I'm a fairly slow solver and Thursday is often a good TV night for me. However yesterday evening there was only a repeat of something that I'd seen fairly recently and my wife decided to watch something else so I had a go at A82 and just kept going.

I see that Afmob's walkthrough is very different from mine. More interactions between cage combinations, such as the one mentioned in the introduction to Afmob's walkthrough.

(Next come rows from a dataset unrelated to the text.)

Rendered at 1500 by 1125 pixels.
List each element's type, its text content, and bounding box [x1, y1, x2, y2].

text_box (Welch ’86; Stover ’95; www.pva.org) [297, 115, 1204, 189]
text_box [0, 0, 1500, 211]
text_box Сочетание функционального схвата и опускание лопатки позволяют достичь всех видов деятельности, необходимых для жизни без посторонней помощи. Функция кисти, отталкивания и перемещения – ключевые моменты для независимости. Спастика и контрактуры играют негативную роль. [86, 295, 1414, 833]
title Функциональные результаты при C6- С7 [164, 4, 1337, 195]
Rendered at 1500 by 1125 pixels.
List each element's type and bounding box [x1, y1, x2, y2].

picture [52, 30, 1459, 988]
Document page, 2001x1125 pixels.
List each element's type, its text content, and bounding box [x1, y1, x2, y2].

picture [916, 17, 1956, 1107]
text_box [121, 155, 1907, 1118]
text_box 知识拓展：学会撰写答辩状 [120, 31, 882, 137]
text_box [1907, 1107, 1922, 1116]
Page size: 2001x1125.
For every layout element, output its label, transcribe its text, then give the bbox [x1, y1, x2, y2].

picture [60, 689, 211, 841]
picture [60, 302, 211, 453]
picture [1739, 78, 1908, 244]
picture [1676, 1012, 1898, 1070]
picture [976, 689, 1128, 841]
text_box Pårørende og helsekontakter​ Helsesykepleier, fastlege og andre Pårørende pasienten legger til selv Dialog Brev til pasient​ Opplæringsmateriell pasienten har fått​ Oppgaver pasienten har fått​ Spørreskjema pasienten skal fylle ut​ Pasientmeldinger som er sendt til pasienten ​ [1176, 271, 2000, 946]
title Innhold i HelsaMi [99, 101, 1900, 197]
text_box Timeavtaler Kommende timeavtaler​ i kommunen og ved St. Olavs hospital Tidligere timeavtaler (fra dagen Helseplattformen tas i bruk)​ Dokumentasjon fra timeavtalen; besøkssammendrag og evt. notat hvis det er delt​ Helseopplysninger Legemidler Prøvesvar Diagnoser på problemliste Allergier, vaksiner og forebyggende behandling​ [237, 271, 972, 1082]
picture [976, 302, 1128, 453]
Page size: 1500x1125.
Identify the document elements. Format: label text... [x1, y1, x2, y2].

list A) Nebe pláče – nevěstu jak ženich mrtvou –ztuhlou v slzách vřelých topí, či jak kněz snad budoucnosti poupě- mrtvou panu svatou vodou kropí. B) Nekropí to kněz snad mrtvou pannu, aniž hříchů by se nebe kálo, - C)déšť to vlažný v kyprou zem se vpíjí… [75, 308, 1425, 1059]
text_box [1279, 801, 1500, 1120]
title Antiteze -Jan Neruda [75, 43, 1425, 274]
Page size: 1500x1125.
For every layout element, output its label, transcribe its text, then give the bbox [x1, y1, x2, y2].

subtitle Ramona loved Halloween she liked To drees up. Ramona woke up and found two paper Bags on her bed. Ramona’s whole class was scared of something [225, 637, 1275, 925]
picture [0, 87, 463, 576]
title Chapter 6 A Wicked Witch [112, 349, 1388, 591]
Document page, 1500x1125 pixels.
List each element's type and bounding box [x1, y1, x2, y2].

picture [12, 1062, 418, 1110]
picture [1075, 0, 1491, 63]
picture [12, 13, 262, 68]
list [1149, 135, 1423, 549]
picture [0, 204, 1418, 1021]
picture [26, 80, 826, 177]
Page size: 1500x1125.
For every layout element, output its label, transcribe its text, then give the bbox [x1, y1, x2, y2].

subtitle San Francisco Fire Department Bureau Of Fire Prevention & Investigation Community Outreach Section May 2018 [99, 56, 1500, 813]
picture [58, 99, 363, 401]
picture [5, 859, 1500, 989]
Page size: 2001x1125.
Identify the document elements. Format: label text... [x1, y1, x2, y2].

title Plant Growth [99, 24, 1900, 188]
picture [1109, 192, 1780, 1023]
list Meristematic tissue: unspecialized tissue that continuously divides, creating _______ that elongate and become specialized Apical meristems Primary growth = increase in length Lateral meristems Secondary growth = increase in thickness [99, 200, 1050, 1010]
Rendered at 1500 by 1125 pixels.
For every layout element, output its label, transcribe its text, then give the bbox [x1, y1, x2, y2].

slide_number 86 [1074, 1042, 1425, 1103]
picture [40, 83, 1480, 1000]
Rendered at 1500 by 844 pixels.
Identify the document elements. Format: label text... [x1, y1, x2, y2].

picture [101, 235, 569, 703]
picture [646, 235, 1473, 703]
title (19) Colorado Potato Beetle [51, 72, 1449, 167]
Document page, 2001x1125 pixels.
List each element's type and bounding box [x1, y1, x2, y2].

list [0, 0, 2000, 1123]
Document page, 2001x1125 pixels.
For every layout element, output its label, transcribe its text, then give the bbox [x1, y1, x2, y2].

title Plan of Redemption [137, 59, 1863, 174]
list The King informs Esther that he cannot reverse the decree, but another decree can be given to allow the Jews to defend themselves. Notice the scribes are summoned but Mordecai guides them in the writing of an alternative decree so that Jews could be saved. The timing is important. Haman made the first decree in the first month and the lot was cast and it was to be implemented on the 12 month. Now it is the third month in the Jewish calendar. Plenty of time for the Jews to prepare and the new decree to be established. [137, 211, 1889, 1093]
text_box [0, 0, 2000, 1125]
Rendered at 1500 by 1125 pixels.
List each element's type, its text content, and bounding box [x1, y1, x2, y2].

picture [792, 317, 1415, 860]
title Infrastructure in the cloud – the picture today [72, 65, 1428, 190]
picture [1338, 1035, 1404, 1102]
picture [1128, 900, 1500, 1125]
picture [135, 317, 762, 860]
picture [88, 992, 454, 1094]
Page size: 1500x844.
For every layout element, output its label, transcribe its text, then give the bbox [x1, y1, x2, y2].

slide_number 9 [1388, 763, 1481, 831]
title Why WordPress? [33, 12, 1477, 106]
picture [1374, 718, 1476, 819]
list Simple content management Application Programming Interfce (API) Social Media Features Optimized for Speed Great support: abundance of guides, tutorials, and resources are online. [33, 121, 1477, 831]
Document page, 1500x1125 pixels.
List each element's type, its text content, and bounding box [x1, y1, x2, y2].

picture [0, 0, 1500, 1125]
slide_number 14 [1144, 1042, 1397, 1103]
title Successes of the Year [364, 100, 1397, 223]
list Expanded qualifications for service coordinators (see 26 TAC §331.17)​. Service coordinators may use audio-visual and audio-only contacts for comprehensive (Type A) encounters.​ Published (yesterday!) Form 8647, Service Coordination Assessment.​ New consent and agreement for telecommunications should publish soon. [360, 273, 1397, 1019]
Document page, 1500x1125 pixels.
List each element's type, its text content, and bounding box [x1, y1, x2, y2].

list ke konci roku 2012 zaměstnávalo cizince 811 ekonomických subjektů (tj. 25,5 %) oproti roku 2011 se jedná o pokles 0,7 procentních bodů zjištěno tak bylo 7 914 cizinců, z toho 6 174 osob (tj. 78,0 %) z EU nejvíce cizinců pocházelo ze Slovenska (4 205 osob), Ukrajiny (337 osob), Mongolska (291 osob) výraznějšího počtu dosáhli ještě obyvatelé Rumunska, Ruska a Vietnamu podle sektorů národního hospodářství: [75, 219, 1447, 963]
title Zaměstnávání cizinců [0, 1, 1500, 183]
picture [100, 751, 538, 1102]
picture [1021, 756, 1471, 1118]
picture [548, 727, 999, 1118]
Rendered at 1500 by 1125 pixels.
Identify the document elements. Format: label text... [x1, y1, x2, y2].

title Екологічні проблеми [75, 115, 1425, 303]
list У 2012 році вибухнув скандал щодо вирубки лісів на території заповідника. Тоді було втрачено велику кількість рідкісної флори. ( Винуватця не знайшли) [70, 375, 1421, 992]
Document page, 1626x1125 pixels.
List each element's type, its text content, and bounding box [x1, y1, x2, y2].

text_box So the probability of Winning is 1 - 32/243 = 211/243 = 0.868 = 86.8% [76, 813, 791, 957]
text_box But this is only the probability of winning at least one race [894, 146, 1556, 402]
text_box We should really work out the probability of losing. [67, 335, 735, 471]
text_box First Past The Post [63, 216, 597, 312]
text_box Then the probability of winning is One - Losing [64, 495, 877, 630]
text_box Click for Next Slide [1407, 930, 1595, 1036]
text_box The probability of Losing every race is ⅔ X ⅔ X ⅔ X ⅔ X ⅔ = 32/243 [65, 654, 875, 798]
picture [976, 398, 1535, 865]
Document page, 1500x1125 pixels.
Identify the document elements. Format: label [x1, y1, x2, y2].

Maybe I don't spot those as easily because the only combinations I see are those I can work out by mental arithmetic, those I get by using Ruud's combination calculator and those I've already typed into my walkthrough, if I still remember them or look at them.

[gary w]

Maybe I was lucky but this one turned out to be one of the easier ones for me..took about 45 mins to complete.I'ld rate it as 1.0 max.



1.I c1-4-> r4c4=4 -> r34c5=11 =56/38/29 so 10(3) cage N8 <>235
2.So 10(3) cage N8 contains a 1.So r9c3=1 r9c4=3.
3.4 outies N1=30 so r123c4=21-24 ie no 1/2/3 so in c4 1 at r56.So 2 cannot also be at r56c4 so in c4 2 at r78.10(3) n8={145}
4.r1256c5=24 and r12 is max 11 so r56c5 min 13 so no 2/3.In N5 2 and 3 in c6.In N2 2 and 3 in c5.
5.O r123 -> r4c2458=22 -> r4c5=8/9 so r3c5=2/3.
6.O N3 -> R1C6+R3C6+R4C8=10.So r1c6<>4 (if so -> r4c8=1 [2/3 impossible combos] r3c6=5 and then an impossible 3 at r3c7).Thus r2c6=4 -> r12c5={26} -> r3c5=3 r4c5=8 r3c67=17.
7.In N8 6 must be in c6.So r56c4={16}.All over now.

Surprisingly didn't really need to use innies of n4={789} or innies c89 -> r15c8={89}.



Regards

Gary

p.s and a Happy Christmas and a prosperous new year to everyone!!